— ACTION ITEM —
Among the lines below, a stretch begins at the one with "From your Salesforce" and ends at the one with "This client maintains". Repeat that stretch exactly, ends included.

— INPUT MATERIAL —
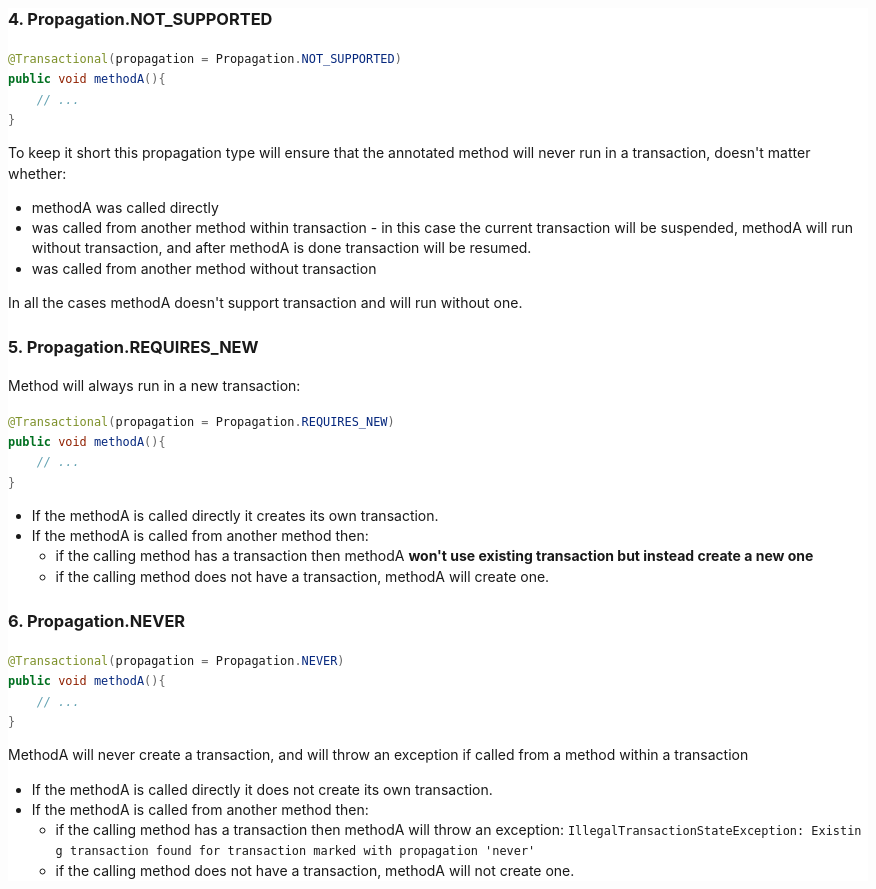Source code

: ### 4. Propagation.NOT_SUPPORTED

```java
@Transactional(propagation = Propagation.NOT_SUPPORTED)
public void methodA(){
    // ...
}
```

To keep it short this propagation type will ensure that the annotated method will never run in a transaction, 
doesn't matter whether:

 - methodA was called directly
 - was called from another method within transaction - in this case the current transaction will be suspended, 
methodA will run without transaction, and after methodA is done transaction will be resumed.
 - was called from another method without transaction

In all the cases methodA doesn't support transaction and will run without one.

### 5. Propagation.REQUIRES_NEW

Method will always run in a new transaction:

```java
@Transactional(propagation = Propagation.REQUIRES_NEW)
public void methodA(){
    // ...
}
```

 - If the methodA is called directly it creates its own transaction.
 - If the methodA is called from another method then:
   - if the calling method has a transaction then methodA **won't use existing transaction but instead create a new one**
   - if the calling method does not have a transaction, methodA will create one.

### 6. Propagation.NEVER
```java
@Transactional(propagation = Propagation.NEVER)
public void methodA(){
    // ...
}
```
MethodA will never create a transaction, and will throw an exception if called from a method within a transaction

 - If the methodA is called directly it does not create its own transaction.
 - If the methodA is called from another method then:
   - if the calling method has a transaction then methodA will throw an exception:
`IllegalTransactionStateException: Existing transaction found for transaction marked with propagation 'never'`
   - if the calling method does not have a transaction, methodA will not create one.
* * *
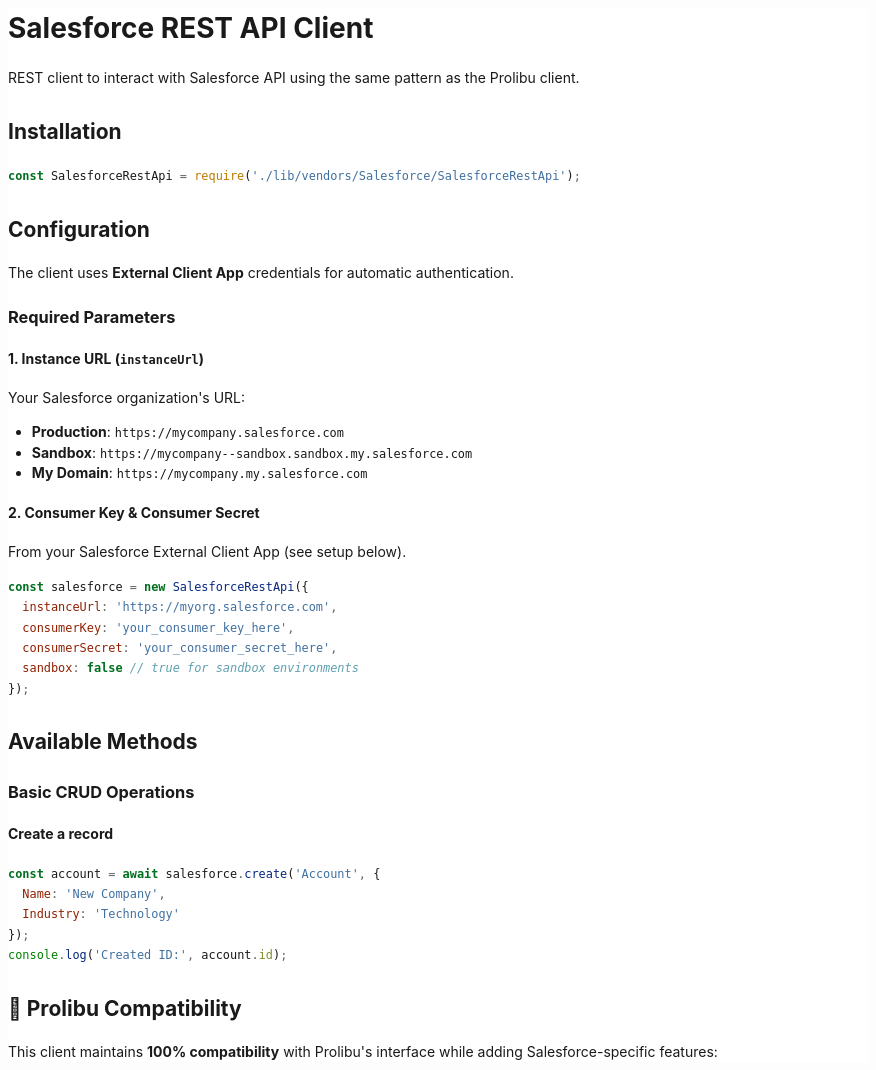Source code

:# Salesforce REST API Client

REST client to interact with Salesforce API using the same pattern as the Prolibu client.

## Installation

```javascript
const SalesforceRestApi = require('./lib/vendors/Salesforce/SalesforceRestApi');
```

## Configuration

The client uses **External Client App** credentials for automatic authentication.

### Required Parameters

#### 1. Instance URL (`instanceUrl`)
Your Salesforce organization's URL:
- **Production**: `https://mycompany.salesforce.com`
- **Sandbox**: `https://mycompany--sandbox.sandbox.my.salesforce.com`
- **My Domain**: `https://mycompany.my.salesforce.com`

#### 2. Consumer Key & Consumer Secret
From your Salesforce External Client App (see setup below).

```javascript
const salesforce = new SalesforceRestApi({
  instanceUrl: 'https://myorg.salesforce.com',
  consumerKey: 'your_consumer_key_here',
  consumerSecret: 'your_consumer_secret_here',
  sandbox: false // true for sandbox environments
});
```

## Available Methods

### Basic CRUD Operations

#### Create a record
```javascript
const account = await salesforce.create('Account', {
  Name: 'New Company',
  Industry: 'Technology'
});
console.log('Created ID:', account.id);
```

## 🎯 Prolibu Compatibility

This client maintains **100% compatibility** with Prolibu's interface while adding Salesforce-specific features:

— TASK SOLUTION —
From your Salesforce External Client App (see setup below).

```javascript
const salesforce = new SalesforceRestApi({
  instanceUrl: 'https://myorg.salesforce.com',
  consumerKey: 'your_consumer_key_here',
  consumerSecret: 'your_consumer_secret_here',
  sandbox: false // true for sandbox environments
});
```

## Available Methods

### Basic CRUD Operations

#### Create a record
```javascript
const account = await salesforce.create('Account', {
  Name: 'New Company',
  Industry: 'Technology'
});
console.log('Created ID:', account.id);
```

## 🎯 Prolibu Compatibility

This client maintains **100% compatibility** with Prolibu's interface while adding Salesforce-specific features:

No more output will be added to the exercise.